*Extract*:
'''
You are viewing a plain text version of this content. The canonical link for it is here.
Posted to user@flink.apache.org by Aarti Gupta <aa...@qualys.com> on 2018/08/30 11:45:22 UTC

Grok and Flink

Hi,

We are using the Grok filter in Logstash to parse and enrich our data. Grok
provides inbuilt parsing for common log sources such as Apache, this allows
us to add structure to unstructured data.

After the data has been parsed in Logstash, we then stream the data over
Kafka to Flink for further CEP processing.

We are looking to see if we can get rid of the Logstash piece and do all of
the data enrichment and parsing in Flink.

Our question - does Flink have an inbuilt library similar to Grok that
provides out of the box parsing for common log formats.

Thanks in advance,
Aarti

-- 
Aarti Gupta <https://www.linkedin.com/company/qualys>
Director, Engineering, Correlation


aagupta@qualys.com
T


Qualys, Inc. – Blog <https://qualys.com/blog> | Community
<https://community.qualys.com> | Twitter <https://twitter.com/qualys>


<https://www.qualys.com/email-banner>

Re: Grok and Flink

Posted by Aarti Gupta <aa...@qualys.com>.
'''
*Data excerpt*:
'''
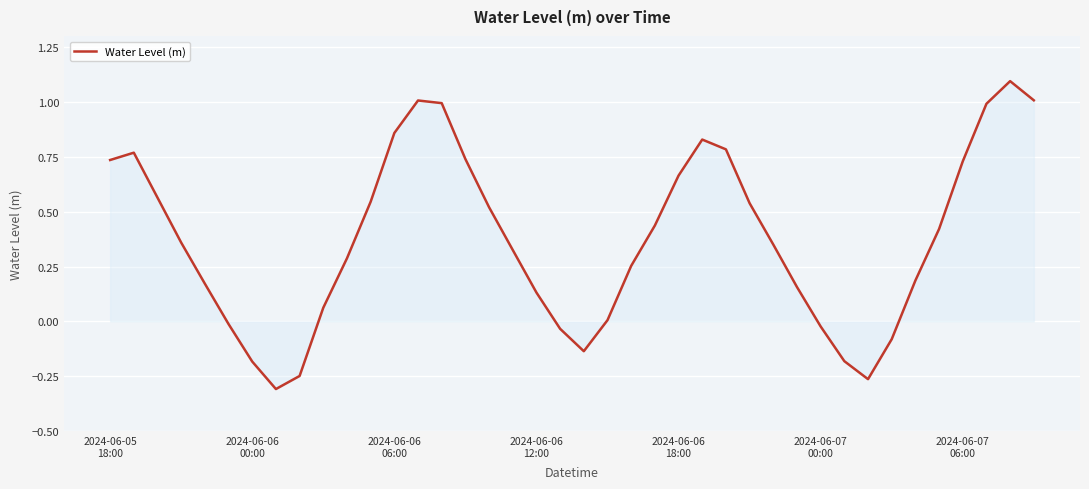

What is the maximum value shown in the chart?

1.1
'''
*Directions*:
(A) In the Grok and Flink post, how would you translate this sentence into Spanish: "After the data has been parsed in Logstash, we then stream the data over Kafka to Flink for further CEP processing."
(B) According to the Grok and Flink post, what work do they want to move entirely into Flink so they can drop Logstash?

*Answer set*:
(A) Después de que los datos se han analizado en Logstash, los transmitimos por Kafka a Flink para un procesamiento CEP adicional.

(B) All of the data enrichment and parsing.